Cousins, a veteran of the Commons Treasury Committee, said he would table
further questions to other departments in an attempt to discover the extent of
government exposure to the largest firms ahead of consideration by the House of
Commons of the Company Law Reform Bill, currently being debated by a Lords

He said: ‘I am concerned about the increasing dependence of the government
for policy, planning and project management advice from the Big Four and the
costs involved. What is demonstrated here is the very broad range of their
involvement in such advice, extending interestingly to a very wide range of
secondments in government service.’

He said he was ‘also concerned about the policy implications of this
dependency, and about the crossover between the protective proposals in the
Company Law Reform Bill and the government’s dependence on the services of the
Big Four’.

He said he was worried ‘that the protective proposals for the mega-firms may
have been inspired by this dependence’.

Cousins, a longstanding critic of the accountancy profession, said that if
such wide use had to be made of outside advice, the Treasury should obtain it
from a wider range of sources, adding that he was ‘confident that many small and
middle-sized firms’ development would benefit from business as much as their
income from which they have been effectively excluded’.

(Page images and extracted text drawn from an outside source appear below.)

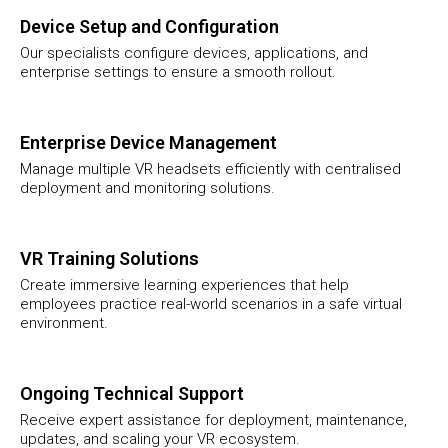
Device Setup and Configuration
Our specialists configure devices, applications, and
enterprise settings to ensure a smooth rollout.
Enterprise Device Management
Manage multiple VR headsets efficiently with centralised
deployment and monitoring solutions.
VR Training Solutions
Create immersive learning experiences that help
employees practice real-world scenarios in a safe virtual
environment.
Ongoing Technical Support
Receive expert assistance for deployment, maintenance,
updates, and scaling your VR ecosystem.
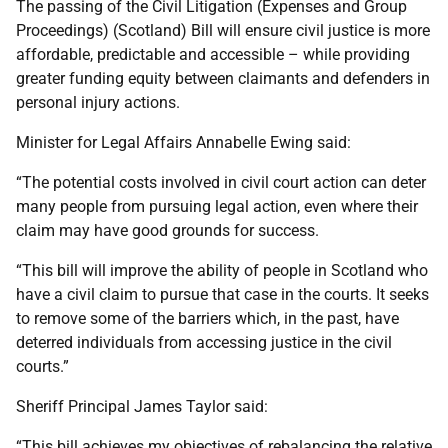
The passing of the Civil Litigation (Expenses and Group
Proceedings) (Scotland) Bill will ensure civil justice is more
affordable, predictable and accessible – while providing
greater funding equity between claimants and defenders in
personal injury actions.
Minister for Legal Affairs Annabelle Ewing said:
“The potential costs involved in civil court action can deter
many people from pursuing legal action, even where their
claim may have good grounds for success.
“This bill will improve the ability of people in Scotland who
have a civil claim to pursue that case in the courts. It seeks
to remove some of the barriers which, in the past, have
deterred individuals from accessing justice in the civil
courts.”
Sheriff Principal James Taylor said:
“This bill achieves my objectives of rebalancing the relative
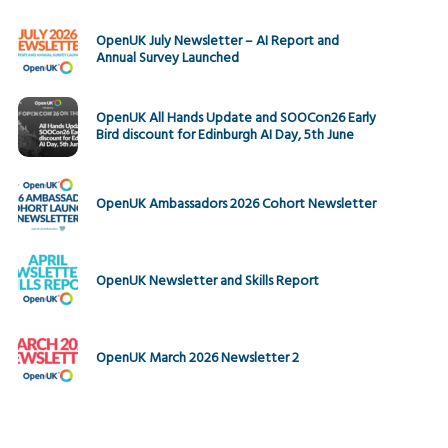
OpenUK July Newsletter – AI Report and
Annual Survey Launched
OpenUK All Hands Update and SOOCon26 Early
Bird discount for Edinburgh AI Day, 5th June
OpenUK Ambassadors 2026 Cohort Newsletter
OpenUK Newsletter and Skills Report
OpenUK March 2026 Newsletter 2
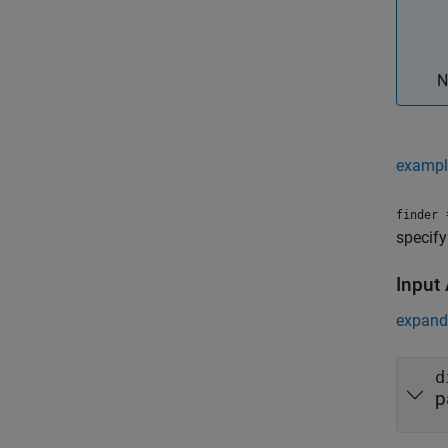
N
exampl
=
finder
specify
Input
expand 
d
p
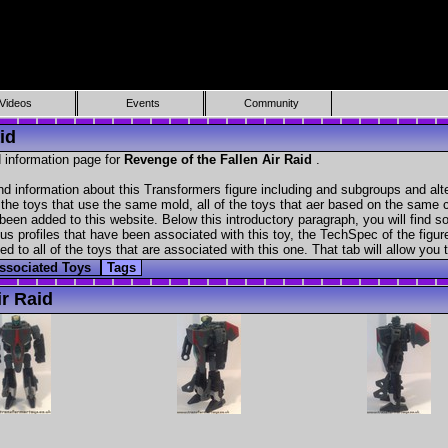
Videos
Events
Community
id
 information page for
Revenge of the Fallen Air Raid
.
nd information about this Transformers figure including and subgroups and alt
f the toys that use the same mold, all of the toys that aer based on the same ch
been added to this website. Below this introductory paragraph, you will find s
s profiles that have been associated with this toy, the TechSpec of the figure
ed to all of the toys that are associated with this one. That tab will allow you
ssociated Toys
Tags
r Raid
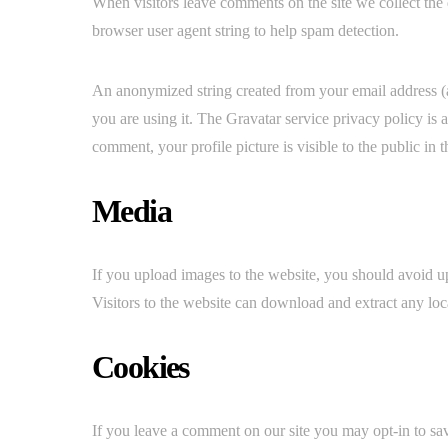
When visitors leave comments on the site we collect the 
browser user agent string to help spam detection.
An anonymized string created from your email address (al
you are using it. The Gravatar service privacy policy is 
comment, your profile picture is visible to the public in
Media
If you upload images to the website, you should avoid
Visitors to the website can download and extract any loc
Cookies
If you leave a comment on our site you may opt-in to sa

He warned that interest is being taken in what had previously been considered
technical legislation because of the issues involved. He was concerned the
proposals to limit audit liability would entrench the position of the Big Four,
while he wanted to ensure other firms had the chance to grow.

Cousins’ action emerged as the Tories prepared to mount an effective
challenge in the Lords to sections of the bill imposing new duties on directors.